== AUFGABE A ==
Nenne alle Zwecke, die der Bericht über Abschiebehaft und Alltagsrassismus der Abschiebehaft zuschreibt.

== DOKUMENTTEXT ==
******

Die Antirassistische Initiative Berlin konzentrierte sich auf die Funktionen der Abschiebehaft und illustrierte anhand verschiedener Zahlen, dass die Abschiebehaft vor allem der Einschüchterung von Flüchtlingen und der Sicherstellung von Abschiebungen dient. Ein kurzer historischer Exkurs sollte zeigen, dass Abschiebehaft historisch immer auch ein Versuch war politischen Widerstand zu brechen. Der Verweis auf das “Fremdenrecht” in der Weimarer Republik und die Reduktion auf Die revolutionären Ausländer auf die diese Politik auch immer wieder zielte, war allerdings dann doch in der Kürze etwas sehr bemüht. (Vgl. Der Tradition verpflichtet: Eine kurze Geschichte der Abschiebehaft Auch wenn jeder Widerstand gegen Rassismus politisch ist, marginalisiert man eben doch viele Opfer rassistischer Politik, die sich selbst nicht als „revolutionär“ verstanden oder deren Widerstand sich einer solchen Kategorisierung entzieht. Vielleicht war eine Motivation Gemeinsamkeiten zwischen den sich als links verstehenden Teilnehmenden und Flüchtlingsaktivist_innen herzustellen.
Im Anschluss sprach die örtliche Antifa über den alltäglichen Rassismus im Allgemeinen und über permanente Passkontrollen, denen sich Flüchtlinge unterziehen müssen im Besonderen. Betont wurde, dass die Schikanen nicht allein von der Polizei ausgehen, sondern ebenso von Privatpersonen, wie zum Beispiel Taxifahrer_innen ausgeübt werden. Aus Angst vor Repressionen (Vgl. Taxifahrerprozesse) kontrollieren diese alle Menschen, die von ihnen, aufgrund völkisch-rassistisch Kriterien, als nicht deutsch eingeordnet werden.

******

== AUFGABE B ==
Ordne bitte aus den Zeilen der Daten unten alles von der Zeile mit „smartwatches and organic light-emitting“ bis zur Zeile mit „witnessed their sales grow over 100 percent“ als Markdown-Tabelle an, mit den Spalten „Nr.“ und „Zeile“ und ohne Leerzeilen.

Gespeicherte Dateneinträge
******

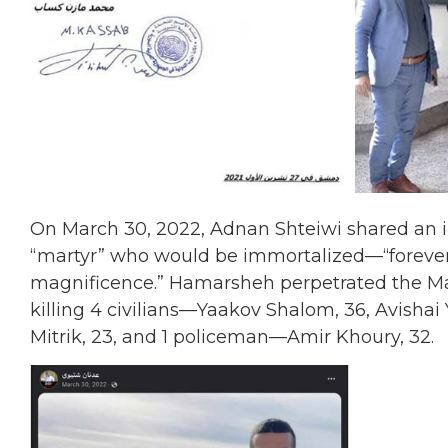
On March 30, 2022, Adnan Shteiwi shared an 
“martyr” who would be immortalized—“forever r
magnificence.” Hamarsheh perpetrated the Mar
killing 4 civilians—Yaakov Shalom, 36, Avishai 
Mitrik, 23, and 1 policeman—Amir Khoury, 32.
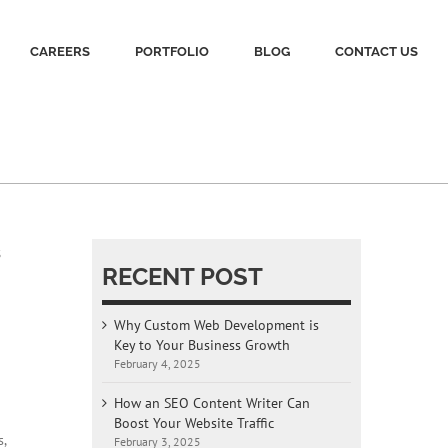
CAREERS
PORTFOLIO
BLOG
CONTACT US
s
RECENT POST
Why Custom Web Development is
Key to Your Business Growth
February 4, 2025
How an SEO Content Writer Can
Boost Your Website Traffic
,
February 3, 2025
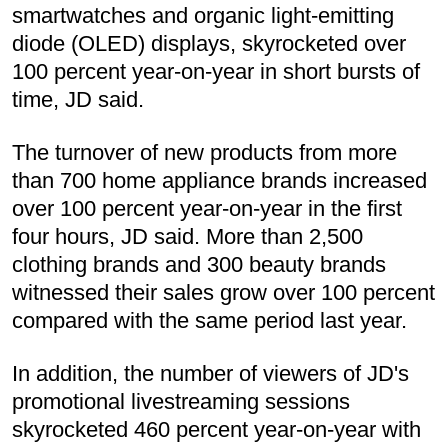
smartwatches and organic light-emitting
diode (OLED) displays, skyrocketed over
100 percent year-on-year in short bursts of
time, JD said.
The turnover of new products from more
than 700 home appliance brands increased
over 100 percent year-on-year in the first
four hours, JD said. More than 2,500
clothing brands and 300 beauty brands
witnessed their sales grow over 100 percent
compared with the same period last year.
In addition, the number of viewers of JD's
promotional livestreaming sessions
skyrocketed 460 percent year-on-year with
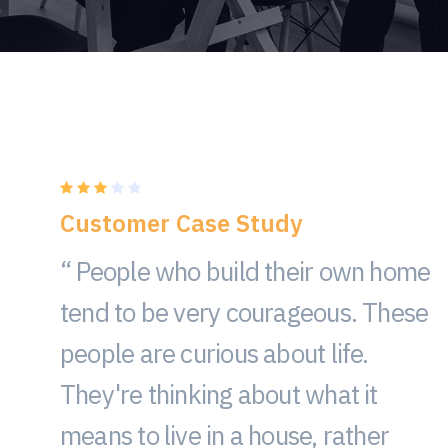
Customer Case Study
“ People who build their own home
tend to be very courageous. These
people are curious about life.
They're thinking about what it
means to live in a house, rather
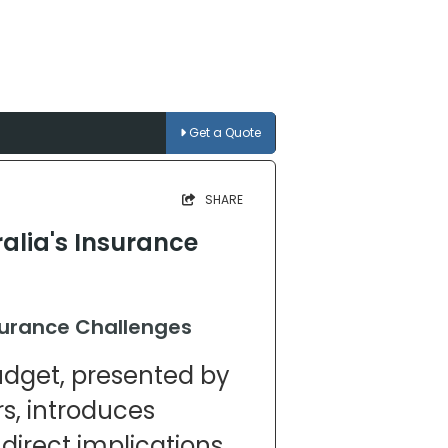
Get a Quote
SHARE
alia's Insurance
surance Challenges
udget, presented by
s, introduces
direct implications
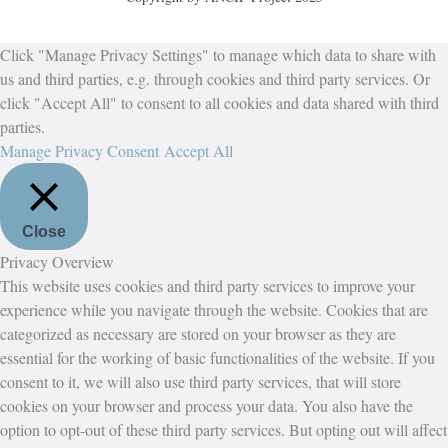
Click "Manage Privacy Settings" to manage which data to share with
us and third parties, e.g. through cookies and third party services. Or
click "Accept All" to consent to all cookies and data shared with third
parties.
Manage Privacy Consent
Accept All
Close
Privacy Overview
This website uses cookies and third party services to improve your
experience while you navigate through the website. Cookies that are
categorized as necessary are stored on your browser as they are
essential for the working of basic functionalities of the website. If you
consent to it, we will also use third party services, that will store
cookies on your browser and process your data. You also have the
option to opt-out of these third party services. But opting out will affect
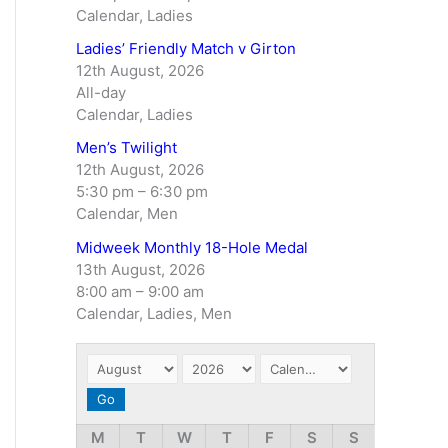
Calendar, Ladies
Ladies’ Friendly Match v Girton
12th August, 2026
All-day
Calendar, Ladies
Men’s Twilight
12th August, 2026
5:30 pm
–
6:30 pm
Calendar, Men
Midweek Monthly 18-Hole Medal
13th August, 2026
8:00 am
–
9:00 am
Calendar, Ladies, Men
M
T
W
T
F
S
S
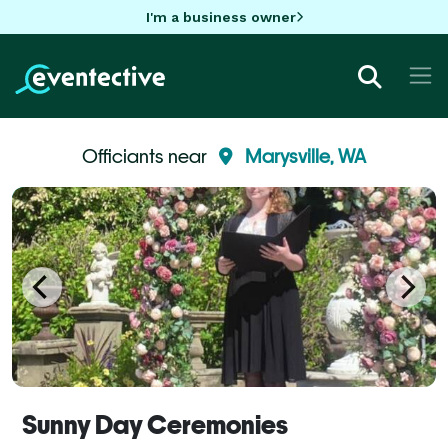
I'm a business owner
Officiants near
Marysville, WA
Sunny Day Ceremonies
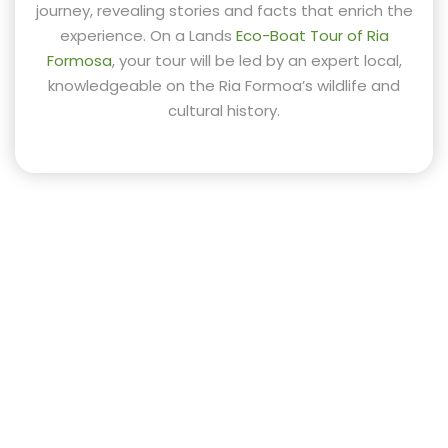
journey, revealing stories and facts that enrich the
experience. On a Lands
Eco-Boat Tour of Ria
Formosa
, your tour will be led by an expert local,
knowledgeable on the Ria Formoa’s wildlife and
cultural history.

******

== ANTWORT A ==
- Einschüchterung von Flüchtlingen
- Sicherstellung von Abschiebungen
- Brechen politischen Widerstands

== ANTWORT B ==
| Nr. | Zeile |
|---|---|
| 1 | smartwatches and organic light-emitting |
| 2 | diode (OLED) displays, skyrocketed over |
| 3 | 100 percent year-on-year in short bursts of |
| 4 | time, JD said. |
| 5 | The turnover of new products from more |
| 6 | than 700 home appliance brands increased |
| 7 | over 100 percent year-on-year in the first |
| 8 | four hours, JD said. More than 2,500 |
| 9 | clothing brands and 300 beauty brands |
| 10 | witnessed their sales grow over 100 percent |